This week we’re covering Intel and Walmart’s collaboration on a series of eight drone light shows for the holiday season—the first one is tonight in Kansas City, Kansas.

We’re also covering a story about a drone being used to find a lost dog after it was missing for ten days, a unique drone that uses gas sensors to help scientists improve predictions about when volcanoes will erupt, Sony’s entrance into the drone market, and Percepto’s partnership with Boston Dynamics for autonomous inspections.

Now on to the links!

Intel and Walmart Announce Series of Drone Light Shows for the Holiday Season

Image credit: Walmart

Using Intel’s light show drones, Walmart will be hosting a series of eight free drone light shows for the holidays throughout the month of December. The light shows will be offered in person and live-streamed for those who can’t attend. Each light show features almost 1,000 drones, creating 3D seasonal shapes and characters like reindeer, Santa Claus, snowflakes, and snowmen. The first light show takes place tonight in Kansas City, Kansas—click the link below to see the full schedule, and to learn more about live streaming and/or getting free tickets to a holiday drone light show near you.

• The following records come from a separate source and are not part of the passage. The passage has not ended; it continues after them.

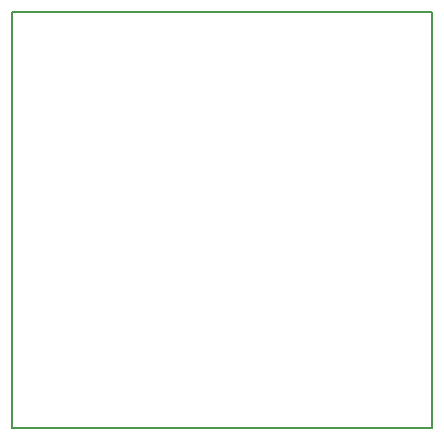
<source format=gbo>
G04 MADE WITH FRITZING*
G04 WWW.FRITZING.ORG*
G04 DOUBLE SIDED*
G04 HOLES PLATED*
G04 CONTOUR ON CENTER OF CONTOUR VECTOR*
%ASAXBY*%
%FSLAX23Y23*%
%MOIN*%
%OFA0B0*%
%SFA1.0B1.0*%
%ADD10R,1.409400X1.396440X1.393400X1.380440*%
%ADD11C,0.008000*%
%LNSILK0*%
G90*
G70*
G54D11*
X4Y1392D02*
X1405Y1392D01*
X1405Y4D01*
X4Y4D01*
X4Y1392D01*
D02*
G04 End of Silk0*
M02*
</source>
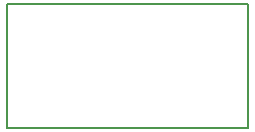
<source format=gm1>
G04 MADE WITH FRITZING*
G04 WWW.FRITZING.ORG*
G04 DOUBLE SIDED*
G04 HOLES PLATED*
G04 CONTOUR ON CENTER OF CONTOUR VECTOR*
%ASAXBY*%
%FSLAX23Y23*%
%MOIN*%
%OFA0B0*%
%SFA1.0B1.0*%
%ADD10R,0.808531X0.421496*%
%ADD11C,0.008000*%
%ADD10C,0.008*%
%LNCONTOUR*%
G90*
G70*
G54D10*
G54D11*
X4Y417D02*
X805Y417D01*
X805Y4D01*
X4Y4D01*
X4Y417D01*
D02*
G04 End of contour*
M02*
</source>
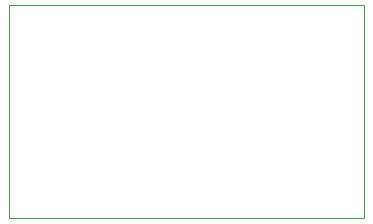
<source format=gbr>
%FSLAX46Y46*%
G04 Gerber Fmt 4.6, Leading zero omitted, Abs format (unit mm)*
G04 Created by KiCad (PCBNEW (2014-09-02 BZR 5112)-product) date 2015-01-28 2:30:08 PM*
%MOMM*%
G01*
G04 APERTURE LIST*
%ADD10C,0.150000*%
%ADD11C,0.100000*%
G04 APERTURE END LIST*
D10*
D11*
X98000000Y-76500000D02*
X128000000Y-76500000D01*
X128000000Y-94500000D02*
X128000000Y-76500000D01*
X98000000Y-94500000D02*
X128000000Y-94500000D01*
X98000000Y-94500000D02*
X98000000Y-76500000D01*
M02*

</source>
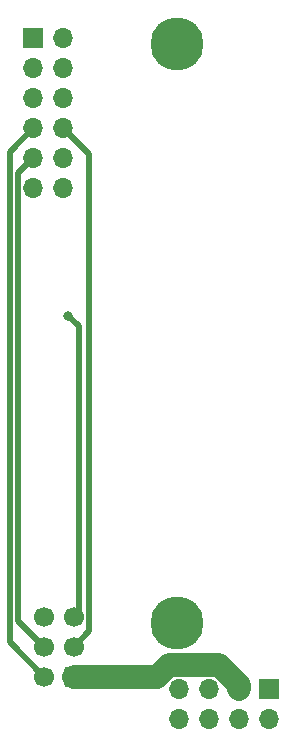
<source format=gbr>
%TF.GenerationSoftware,KiCad,Pcbnew,8.0.6*%
%TF.CreationDate,2025-02-12T13:49:43-05:00*%
%TF.ProjectId,PwrBypass,50777242-7970-4617-9373-2e6b69636164,rev?*%
%TF.SameCoordinates,Original*%
%TF.FileFunction,Copper,L2,Bot*%
%TF.FilePolarity,Positive*%
%FSLAX46Y46*%
G04 Gerber Fmt 4.6, Leading zero omitted, Abs format (unit mm)*
G04 Created by KiCad (PCBNEW 8.0.6) date 2025-02-12 13:49:43*
%MOMM*%
%LPD*%
G01*
G04 APERTURE LIST*
G04 Aperture macros list*
%AMRoundRect*
0 Rectangle with rounded corners*
0 $1 Rounding radius*
0 $2 $3 $4 $5 $6 $7 $8 $9 X,Y pos of 4 corners*
0 Add a 4 corners polygon primitive as box body*
4,1,4,$2,$3,$4,$5,$6,$7,$8,$9,$2,$3,0*
0 Add four circle primitives for the rounded corners*
1,1,$1+$1,$2,$3*
1,1,$1+$1,$4,$5*
1,1,$1+$1,$6,$7*
1,1,$1+$1,$8,$9*
0 Add four rect primitives between the rounded corners*
20,1,$1+$1,$2,$3,$4,$5,0*
20,1,$1+$1,$4,$5,$6,$7,0*
20,1,$1+$1,$6,$7,$8,$9,0*
20,1,$1+$1,$8,$9,$2,$3,0*%
G04 Aperture macros list end*
%TA.AperFunction,ComponentPad*%
%ADD10R,1.700000X1.700000*%
%TD*%
%TA.AperFunction,ComponentPad*%
%ADD11O,1.700000X1.700000*%
%TD*%
%TA.AperFunction,ComponentPad*%
%ADD12C,4.500000*%
%TD*%
%TA.AperFunction,ComponentPad*%
%ADD13RoundRect,0.250000X0.600000X0.600000X-0.600000X0.600000X-0.600000X-0.600000X0.600000X-0.600000X0*%
%TD*%
%TA.AperFunction,ComponentPad*%
%ADD14C,1.700000*%
%TD*%
%TA.AperFunction,ViaPad*%
%ADD15C,0.800000*%
%TD*%
%TA.AperFunction,Conductor*%
%ADD16C,0.500000*%
%TD*%
%TA.AperFunction,Conductor*%
%ADD17C,2.000000*%
%TD*%
G04 APERTURE END LIST*
D10*
%TO.P,J14,1,Pin_1*%
%TO.N,VCC*%
X124000000Y-98100000D03*
D11*
%TO.P,J14,2,Pin_2*%
X124000000Y-100640000D03*
%TO.P,J14,3,Pin_3*%
X121460000Y-98100000D03*
%TO.P,J14,4,Pin_4*%
X121460000Y-100640000D03*
%TO.P,J14,5,Pin_5*%
%TO.N,GND*%
X118920000Y-98100000D03*
%TO.P,J14,6,Pin_6*%
X118920000Y-100640000D03*
%TO.P,J14,7,Pin_7*%
X116380000Y-98100000D03*
%TO.P,J14,8,Pin_8*%
X116380000Y-100640000D03*
%TD*%
D10*
%TO.P,J11,1,Pin_1*%
%TO.N,VCC*%
X104050000Y-42975000D03*
D11*
%TO.P,J11,2,Pin_2*%
X106590000Y-42975000D03*
%TO.P,J11,3,Pin_3*%
X104050000Y-45515000D03*
%TO.P,J11,4,Pin_4*%
%TO.N,Signal*%
X106590000Y-45515000D03*
%TO.P,J11,5,Pin_5*%
%TO.N,unconnected-(J11-Pin_5-Pad5)*%
X104050000Y-48055000D03*
%TO.P,J11,6,Pin_6*%
%TO.N,unconnected-(J11-Pin_6-Pad6)*%
X106590000Y-48055000D03*
%TO.P,J11,7,Pin_7*%
%TO.N,Red*%
X104050000Y-50595000D03*
%TO.P,J11,8,Pin_8*%
%TO.N,Green*%
X106590000Y-50595000D03*
%TO.P,J11,9,Pin_9*%
%TO.N,Blue*%
X104050000Y-53135000D03*
%TO.P,J11,10,Pin_10*%
%TO.N,GND*%
X106590000Y-53135000D03*
%TO.P,J11,11,Pin_11*%
X104050000Y-55675000D03*
%TO.P,J11,12,Pin_12*%
X106590000Y-55675000D03*
%TD*%
D12*
%TO.P,H5,1*%
%TO.N,N/C*%
X116200000Y-92480000D03*
%TD*%
D13*
%TO.P,J1,1,Pin_1*%
%TO.N,VCC*%
X107500000Y-97040000D03*
D14*
%TO.P,J1,2,Pin_2*%
%TO.N,Red*%
X104960000Y-97040000D03*
%TO.P,J1,3,Pin_3*%
%TO.N,Green*%
X107500000Y-94500000D03*
%TO.P,J1,4,Pin_4*%
%TO.N,Blue*%
X104960000Y-94500000D03*
%TO.P,J1,5,Pin_5*%
%TO.N,Signal*%
X107500000Y-91960000D03*
%TO.P,J1,6,Pin_6*%
%TO.N,GND*%
X104960000Y-91960000D03*
%TD*%
D12*
%TO.P,H1,1*%
%TO.N,N/C*%
X116200000Y-43480000D03*
%TD*%
D15*
%TO.N,Signal*%
X107000000Y-66500000D03*
%TD*%
D16*
%TO.N,Green*%
X108800000Y-52805000D02*
X108800000Y-93200000D01*
X106590000Y-50595000D02*
X108800000Y-52805000D01*
X108800000Y-93200000D02*
X107500000Y-94500000D01*
%TO.N,Red*%
X104050000Y-50595000D02*
X102050000Y-52595000D01*
X102050000Y-52595000D02*
X102050000Y-94130000D01*
X102050000Y-94130000D02*
X104960000Y-97040000D01*
%TO.N,Blue*%
X102750000Y-54435000D02*
X102750000Y-92290000D01*
X104050000Y-53135000D02*
X102750000Y-54435000D01*
X102750000Y-92290000D02*
X104960000Y-94500000D01*
%TO.N,Signal*%
X107500000Y-91960000D02*
X107890000Y-91570000D01*
X107890000Y-91570000D02*
X107890000Y-67390000D01*
X107890000Y-67390000D02*
X107000000Y-66500000D01*
D17*
%TO.N,VCC*%
X119769138Y-96050000D02*
X121460000Y-97740862D01*
X114540862Y-97040000D02*
X115530862Y-96050000D01*
X115530862Y-96050000D02*
X119769138Y-96050000D01*
X121460000Y-97740862D02*
X121460000Y-98100000D01*
X107500000Y-97040000D02*
X114540862Y-97040000D01*
%TD*%
M02*

</source>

Drone Finds Lost Dog After 10 Days Missing

After seeing a flyer for a missing one-year old dog named Meadow, a good samaritan named Brian James of Cairo, New York decided to use his drone to see if he could help find her. At that point, she’d been lost in a wooded area for over a week. Given that the dog was white and the snow hadn’t yet fallen, he figured she would stand out against the dark wooded background. And he was right—after flying over the area where she was last spotted he saw a small patch of white. After that, he was quickly able to find the dog and reunite her with her owners.


Drones Outfitted with Gas Sensors Help Scientists Better Predict Volcanic Eruptions

Above and Beyond: Measuring volcanic emissions with drone technology

A team of scientists from the U.S. and seven other countries has developed a way to use drones to better predict when a volcano will erupt. Called the Above Project, the team uses drones to fly close to vents in volcanos—much closer than a human could safely go—and collect samples that allow them to calculate the ratio of sulfur and carbon dioxide the volcano is giving off. The team tested this approach to predicting volcanic eruptions last year at Papua New Guinea’s Manam volcano, using a DJI Phantom retrofitted with miniature gas sensors and spectrometers. The findings from that mission were recently published in an article in a journal called Frontiers in Robotics and AI.


Sony Teases Upcoming Entrance to Drone Market with Airpeak

Airpeak | Sony Launches Drone Project

In a recent press release, Sony announced that it plans to enter the drone market via a new brand called Airpeak. The release was somewhat vague, and seemed to indicate that Sony may make both a consumer and a commercial drone play. Sony already owns Aerosense, which specializes in surveying and creating maps from visual drone data, and it makes cameras, so this move makes sense. It will be interesting to see if they can claw their way into a position in the market—be it for consumer drones, enterprise drones, or both—when they launch in the spring of next year.


Percepto Raises $45M, Teams up with Boston Dynamics for Autonomous Inspections

Photo credit: Percepto

Percepto’s autonomous inspection Sparrow Drone will be teaming up with Boston Dynamics’ Spot robot for inspection work. The partnership has helped Percepto raise $45 million in Series B funding, which brings the company’s total investment to $72.5 million. Spot is the first commercially available robot from Boston Dynamics. Percepto plans to outfit the robot with its Autonomous Inspection & Monitoring (AIM) platform so that it can work in tandem with the Sparrow for industrial inspection applications. Our first thought? This sounds expensive. But maybe it will prove cost-effective for those industries that require routine inspections as part of their maintenance procedures—it will be interesting to see which companies, and which industries, adopt this solution first.